A number of lawmakers want to make capacity limits for school classrooms a federal issue.
Rep. Lucy McBath (D-GA-06), U.S. Senator Jeff Merkley (D-OR), and Rep. Shontel Brown (D-OH-11) say they’re working to address overcrowded classrooms by introducing the Smaller Class Sizes for Students and Educators Act in both the House and Senate. The lawmakers have called the legislation ‘bold’ because it ‘invests in smaller class sizes in public schools.’
From the press release from Georgia Congresswoman Lucy McBath:
Students achieve better academic results when they have more individualized attention from instructors, especially in kindergarten through third grade, but class sizes have only continued to grow. That problem was only exacerbated during the COVID-19 global pandemic: School districts across the country transitioned to virtual learning, limiting in-person instruction and causing additional burden for hardworking teachers. As students return to the classroom, the lawmakers are making a bicameral push for better student outcomes with legislation that would reduce class sizes and allow students more one-on-one time with teachers—improving the overall school experience for both students and teachers.

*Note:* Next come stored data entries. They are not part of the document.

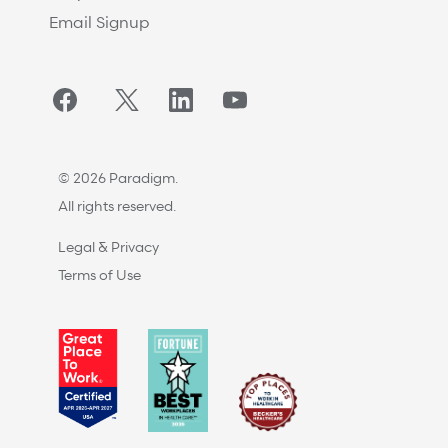
Email Signup
Facebook
Twitter/X
LinkedIn
YouTube
© 2026 Paradigm.
All rights reserved.
Legal & Privacy
Terms of Use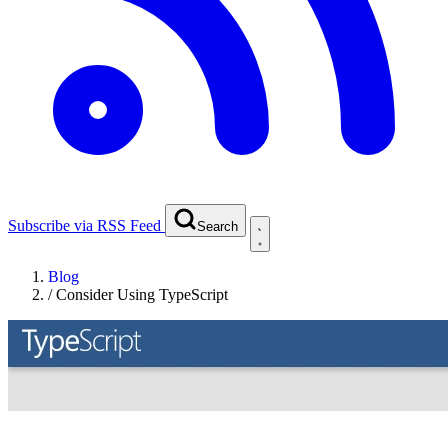
Subscribe via RSS Feed
Search
Blog
/
Consider Using TypeScript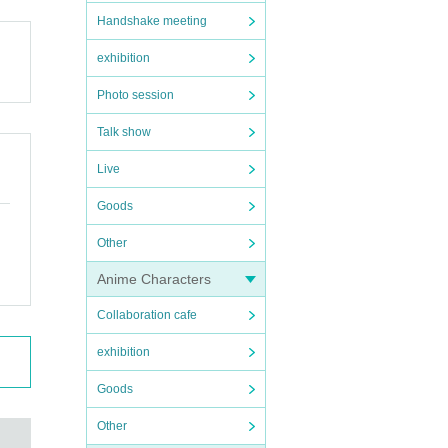
Handshake meeting
exhibition
Photo session
Talk show
Live
Goods
Other
Anime Characters
Collaboration cafe
exhibition
Goods
Other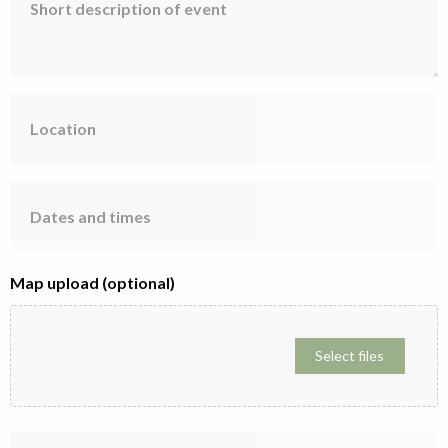
description
of
event
Location
Dates
and
times
Map upload (optional)
Select files
Participant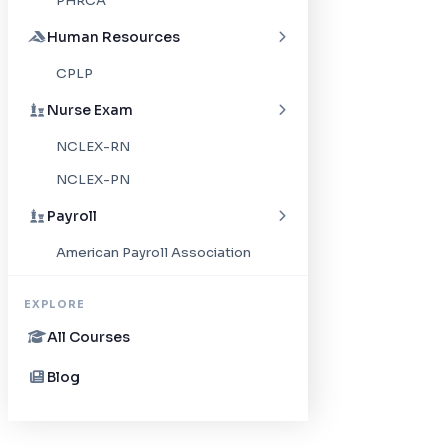
PHRCA
Human Resources
CPLP
Nurse Exam
NCLEX-RN
NCLEX-PN
Payroll
American Payroll Association
EXPLORE
All Courses
Blog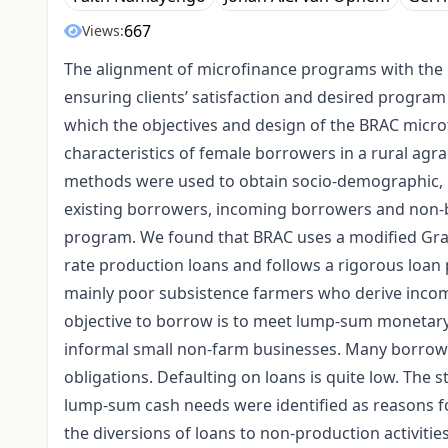
667
Views:
The alignment of microfinance programs with the co
ensuring clients’ satisfaction and desired program
which the objectives and design of the BRAC micr
characteristics of female borrowers in a rural agra
methods were used to obtain socio-demographic, p
existing borrowers, incoming borrowers and non-b
program. We found that BRAC uses a modified Gra
rate production loans and follows a rigorous loan
mainly poor subsistence farmers who derive incom
objective to borrow is to meet lump-sum monetary 
informal small non-farm businesses. Many borrow
obligations. Defaulting on loans is quite low. The
lump-sum cash needs were identified as reasons f
the diversions of loans to non-production activitie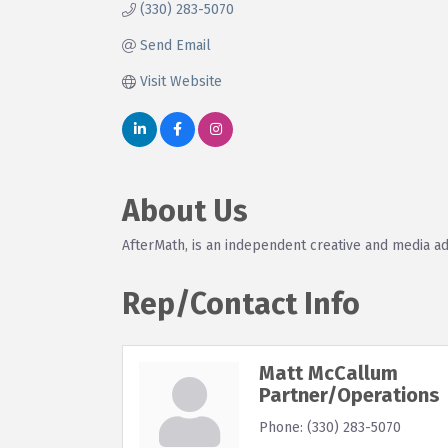
(330) 283-5070
Send Email
Visit Website
About Us
AfterMath, is an independent creative and media ad
Rep/Contact Info
Matt McCallum
Partner/Operations
Phone:
(330) 283-5070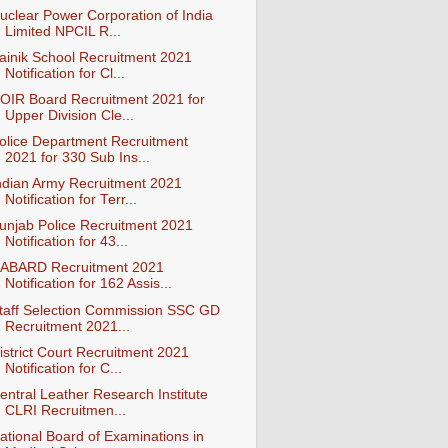
uclear Power Corporation of India
Limited NPCIL R...
ainik School Recruitment 2021
Notification for Cl...
OIR Board Recruitment 2021 for
Upper Division Cle...
olice Department Recruitment
2021 for 330 Sub Ins...
ndian Army Recruitment 2021
Notification for Terr...
unjab Police Recruitment 2021
Notification for 43...
ABARD Recruitment 2021
Notification for 162 Assis...
taff Selection Commission SSC GD
Recruitment 2021...
istrict Court Recruitment 2021
Notification for C...
entral Leather Research Institute
CLRI Recruitmen...
ational Board of Examinations in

“The role that teachers and educators play is critical in our children’s lives, and we must support our teachers so that students can receive an education that will set them up for future success. That includes more one-on-one time with their teachers, more tailored instruction opportunities, and more investment in developing the meaningful connection to instill a deep love of learning,” said Rep. McBath. “I thank Senator Merkley and Congresswoman Brown for their work and support on this important piece of legislation. It is efforts like these that will help us provide a brighter future for every American child.”
“I attended Oregon public schools as a child, and I remember having around 20 children in my first grade class. When I dropped my son off for his first day of school, his class had 34 children, and I wondered how his teacher could organize and teach such a large group,” said Senator Merkley. “Today, after a year and a half in which our students have been mostly in virtual school rooms, students have faced more challenges than ever, and too often they are unable to access the attention they need to excel in the classroom and recover from the learning losses of COVID-19. As the wealthiest nation on earth, we must ensure our children are able to succeed in academics, and that can’t happen in overstuffed classrooms. We can afford to do better, and it’s time to invest in the high-quality public education every American student deserves.”
The Smaller Class Sizes for Students and Educators Act, according to its sponsors, would:
- Establish a $2 billion competitive grant program for school districts to reduce class sizes in K-3 grades to not more than 18 students per class.
- Enable school districts to apply for grant funding to reduce class sizes, which the Secretary of Education will award based on the schools with the greatest need
- Ensure that grant funding is used to recruit, hire, and train qualified teachers in K-3 grades.
- Enable school districts that have achieved class size recommendations in K-3 grades to obtain additional space or renovate existing school buildings in order to provide more classroom space and for the professional development of teachers in K-3 grades.
- Prioritize schools that serve the highest percentage of students from families with incomes below the poverty line, and then schools with the highest average class sizes in K-3 grades.
This bill is supported by the American Federation of Teachers, First Focus Campaign for Children, and the National Education Association.
The legislation itself is not yet available for public review.